For all loan and hire-purchase and lease assets, doubtful asset would mean:

i) Sub-Standard Asset for 16 Months on March 31, 2016: An asset that has remained sub-standard for a period exceeding 16 months (currently 18 months) for the financial year ending March 31, 2016;

ii) Sub-Standard Asset for 14 Months on March 31, 2017: An asset that has remained sub-standard for a period exceeding 14 months for the financial year ending March 31, 2017; and

iii) Sub-Standard Asset for 12 Months on March 31, 2018 and thereafter: An asset that has remained sub-standard for a period exceeding 12 months for the financial year ending March 31, 2018 and thereafter.

4) Provisioning for Standard Assets

The provision for standard assets for NBFCs-ND-SI and for all NBFCs-D has now been increased to 0.40% (at present 0.25%). The compliance to the revised norm will be phased in as given below:

  • 0.30% by the end of March 2016
  • 0.35% by the end of March 2017
  • 0.40% by the end of March 2018

Additional Requirements Applicable to all NBFCs-D and NBFCs-ND-SI

The following additional requirements are being put in place, which shall be applicable to all NBFCs-ND-SI, as also all NBFCs-D, with effect from March 31, 2015.

i) NBFCs shall ensure that there is a policy put in place for ascertaining the fit and proper criteria at the time of appointment of Directors and on a continuing basis.
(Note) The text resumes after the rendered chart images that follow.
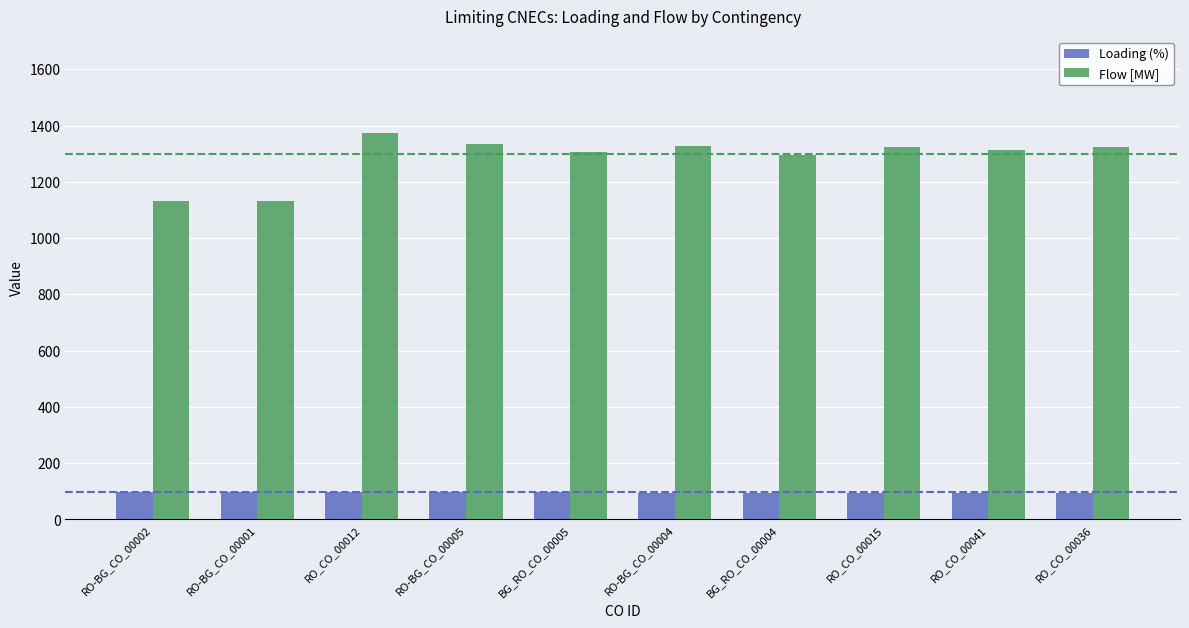

What is the spread (max minus min) of values at RO_CO_00041?

1220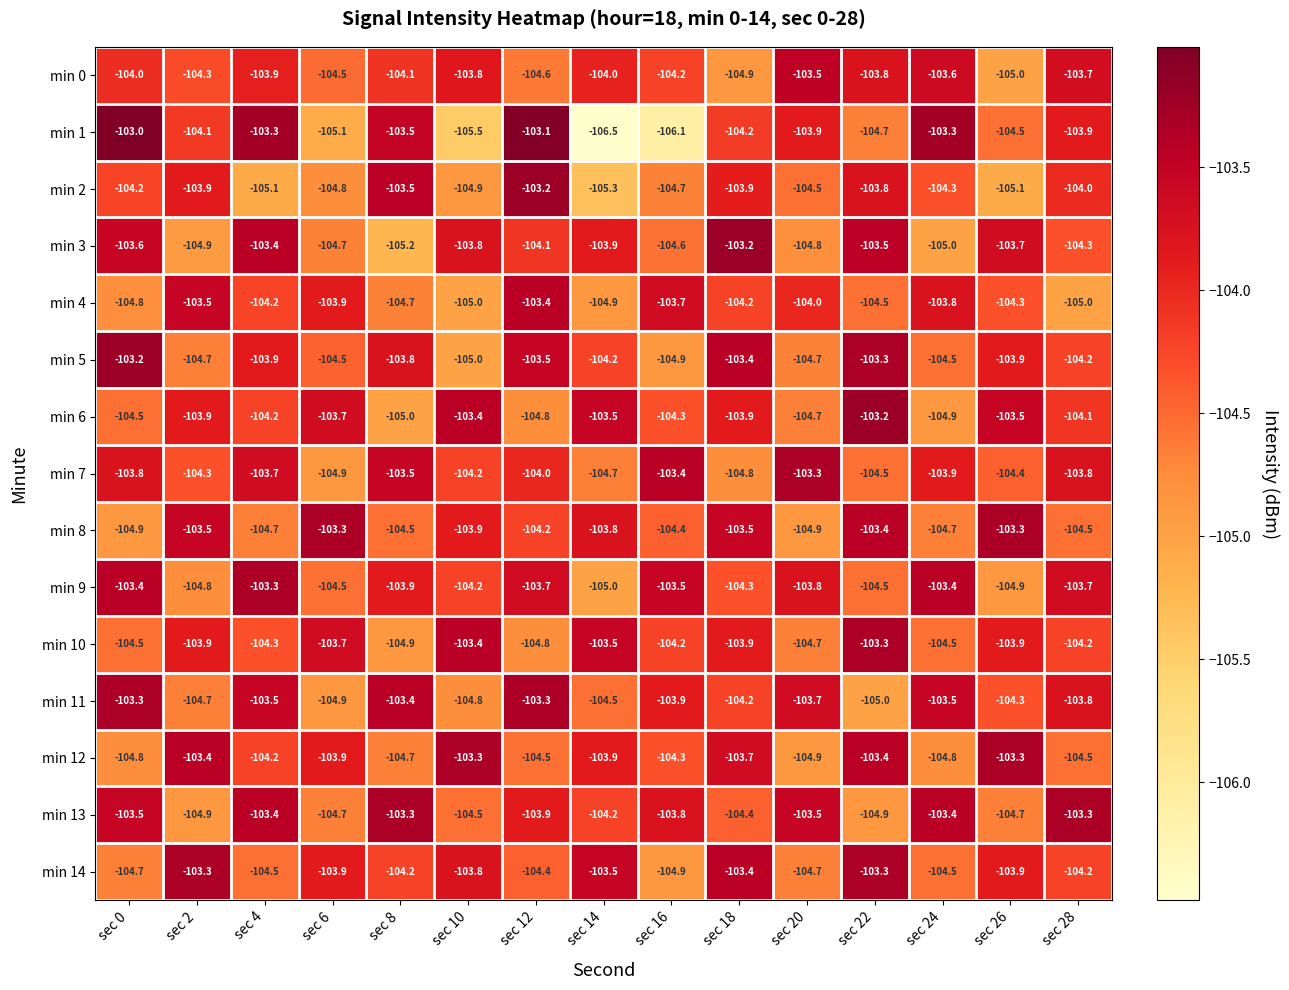

What is the total value across all series at sec 4?

-1559.6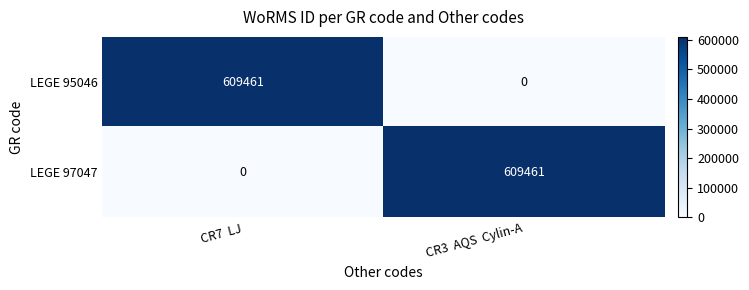

What is the total value across all series at CR7  LJ?

609461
ii) A declaration and undertaking shall be obtained from the Directors by the NBFC.

iii) The Directors shall sign a Deed of Covenant.

iv) NBFCs shall furnish to RBI a quarterly statement within 15 days of the close of the quarter on change of Directors certified by the auditors and a certificate from the Managing Director that fit and proper criteria in selection of directors have been followed.

All NBFCs-ND-SI and all NBFCs-D shall additionally disclose the following in their Annual Financial Statements with effect from March 31, 2015:

i) Registration/ licence/ authorisation obtained from other financial sector regulators;

ii) Ratings assigned by credit rating agencies and migration of ratings during the year;

iii) Penalties, if any, levied by any regulator;

iv) Information viz., area, country of operation and joint venture partners with regard to Joint Ventures and Overseas Subsidiaries; and

v) Asset liability profile, extent of financing of parent company products, NPAs and movement of NPAs, details of all off-balance sheet exposures, structured products issued by them as also securitization/ assignment transactions and other disclosures.

The revised regulatory provisions relating to NBFCs as discussed above shall be applicable to NBFCs-MFI also except wherever in conflict with the provision of Non-Banking Financial Company- Micro Finance Institutions (Reserve Bank) Directions, 2011, in which case the Directions ibid will be followed.

Note that the provisions of these Directions shall be in addition to, and not in derogation of the provisions of any other law, rules, regulations or directions, for the time being in force.